(DATA begins)

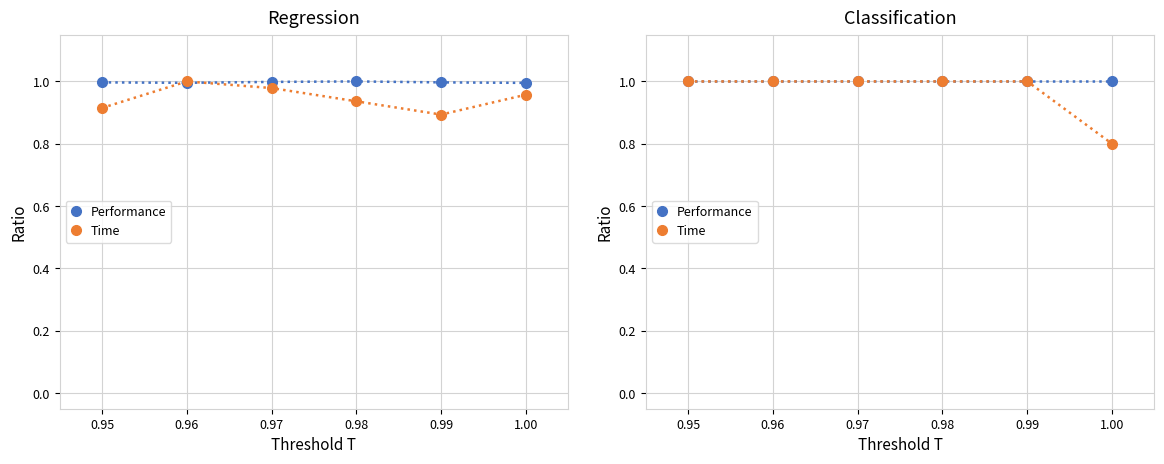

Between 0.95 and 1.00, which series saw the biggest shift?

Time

(DATA ends)
(DATA begins)

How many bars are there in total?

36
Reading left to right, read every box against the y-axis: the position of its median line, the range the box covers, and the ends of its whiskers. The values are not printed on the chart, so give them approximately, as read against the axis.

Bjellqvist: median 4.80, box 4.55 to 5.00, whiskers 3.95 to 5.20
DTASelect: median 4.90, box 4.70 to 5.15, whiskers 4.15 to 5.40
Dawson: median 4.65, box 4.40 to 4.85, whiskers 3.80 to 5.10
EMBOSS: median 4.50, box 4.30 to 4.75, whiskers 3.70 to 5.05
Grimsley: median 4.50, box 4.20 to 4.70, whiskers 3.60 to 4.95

(DATA ends)
(DATA begins)

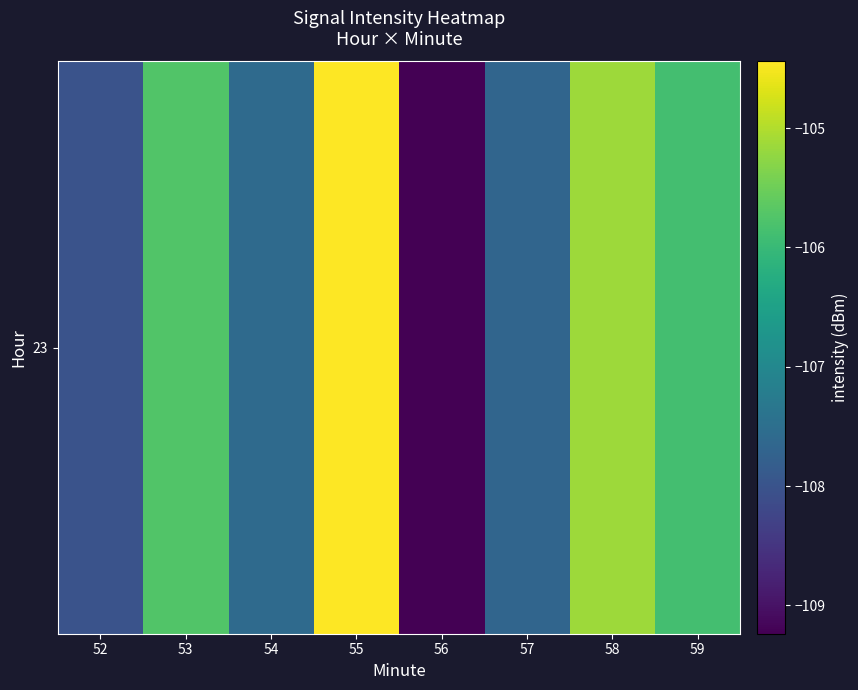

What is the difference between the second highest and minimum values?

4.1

(DATA ends)

**TASK DIRECTIONS:** Gather every line in the listing above that contains the word "median". Only count a match if its capitalization is the same.

**RESULT OF THE EXERCISE:**
Reading left to right, read every box against the y-axis: the position of its median line, the range the box covers, and the ends of its whiskers. The values are not printed on the chart, so give them approximately, as read against the axis.
Bjellqvist: median 4.80, box 4.55 to 5.00, whiskers 3.95 to 5.20
DTASelect: median 4.90, box 4.70 to 5.15, whiskers 4.15 to 5.40
Dawson: median 4.65, box 4.40 to 4.85, whiskers 3.80 to 5.10
EMBOSS: median 4.50, box 4.30 to 4.75, whiskers 3.70 to 5.05
Grimsley: median 4.50, box 4.20 to 4.70, whiskers 3.60 to 4.95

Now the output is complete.